[PROVIDED TEXT]
|---|
Invalidation Trial in Korea for Patent No. KR-0998059
On March 10, 2011, the Company received informal notice from the Company’s Korean patent counsel of a Request for an Invalidation Trial from the Korean Intellectual Property Office (KIPO) for its Korean Patent No. 10-0998059 (the KR ‘059 patent), which was issued on November 26, 2010. The Request was filed by a certain individual petitioner, but the Company still does not know which company, if any, was ultimately responsible for filing this Request. The KR ‘059 patent is a Korean counterpart patent to the OVJP, Organic Vapor Jet Printing, family of U.S. patents originating from U.S. patent 7,431,968.
On April 21, 2011, the Company’s Korean patent counsel received a copy of the petitioner’s brief in support of the Request. The Company filed a response to the Request on June 20, 2011. The petitioner filed a rebuttal brief on August 8, 2011, and the Company filed a response to the rebuttal brief on October 12, 2011. The petitioner filed a second rebuttal brief on January 17, 2012, and the Company filed a response to the second rebuttal brief on March 29, 2012. The petitioner filed a third rebuttal brief on June 12, 2012, to which the Company filed rebuttal briefs on October 12, 2012 and on November 2, 2012. At an oral hearing held on December 18, 2012, the judges asked for further briefs, which have now been submitted.
At this time, based on its current knowledge, Company management believes there is a substantial likelihood that the patent being challenged will be declared valid and that all or a significant portion of its claims will be upheld. However, Company management cannot make any assurances of this result.
Invalidation Trial in Japan for Japan Patent No. 4511024*
On June 16, 2011, the Company learned that a Request for an Invalidation Trial was filed in Japan for the Company’s Japanese Patent No. JP-4511024 (the JP ‘024 patent), which issued on May 14, 2010. The Request was filed by SEL, the same opponent as in the above-noted Japanese Invalidation Trial for the JP ‘929 patent. The JP ‘024 patent is a counterpart patent, in part, to the U.S. ‘238 Patent Family, which relate to the EP ‘870 patent, which is subject to one of the above-noted European oppositions; and to the Company's Korean KR-558632 and KR-963857 patents, which relate to the Company's UniversalPHOLED phosphorescent OLED technology. They are exclusively licensed to the Company by Princeton, and the Company is required to pay all legal costs and fees associated with this proceeding.
|---|
[DATA EXCERPT]
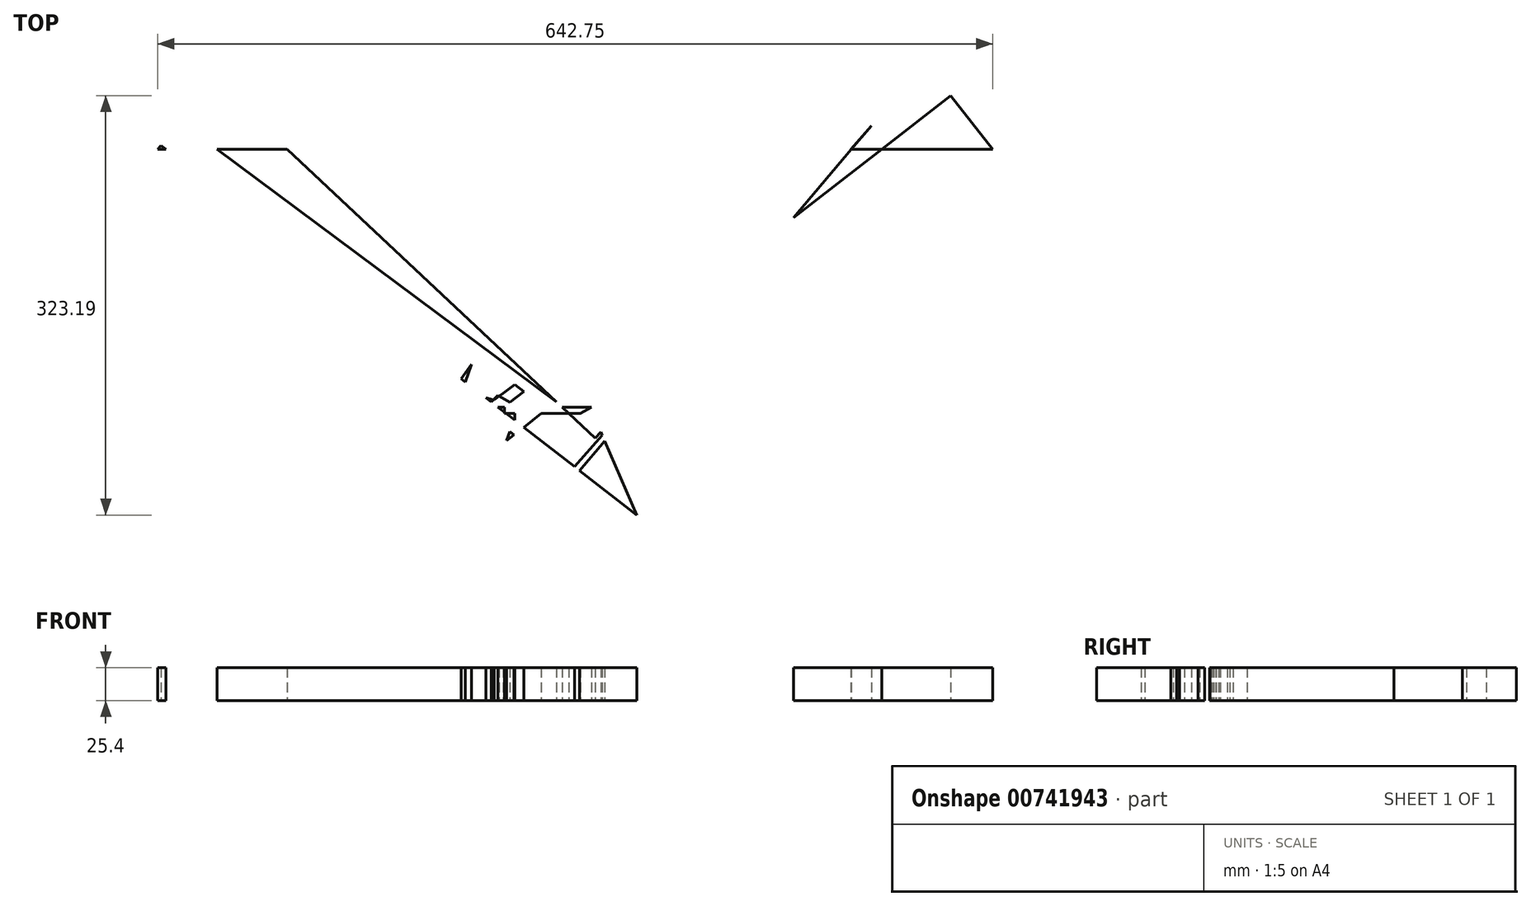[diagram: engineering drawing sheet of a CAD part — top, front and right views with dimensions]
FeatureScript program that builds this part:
|---|
[INSTRUCTIONS]
1: From the patent proceedings excerpt, reproduce verbatim the passage starting at "Invalidation Trial in Korea" and ending at "U.S. patent 7,431,968.".
2: According to the patent proceedings excerpt, on what date did the Company file its response to the Request for an Invalidation Trial of the KR '059 patent?

[SOLVED TASKS]
1:
Invalidation Trial in Korea for Patent No. KR-0998059
On March 10, 2011, the Company received informal notice from the Company’s Korean patent counsel of a Request for an Invalidation Trial from the Korean Intellectual Property Office (KIPO) for its Korean Patent No. 10-0998059 (the KR ‘059 patent), which was issued on November 26, 2010. The Request was filed by a certain individual petitioner, but the Company still does not know which company, if any, was ultimately responsible for filing this Request. The KR ‘059 patent is a Korean counterpart patent to the OVJP, Organic Vapor Jet Printing, family of U.S. patents originating from U.S. patent 7,431,968.

2: June 20, 2011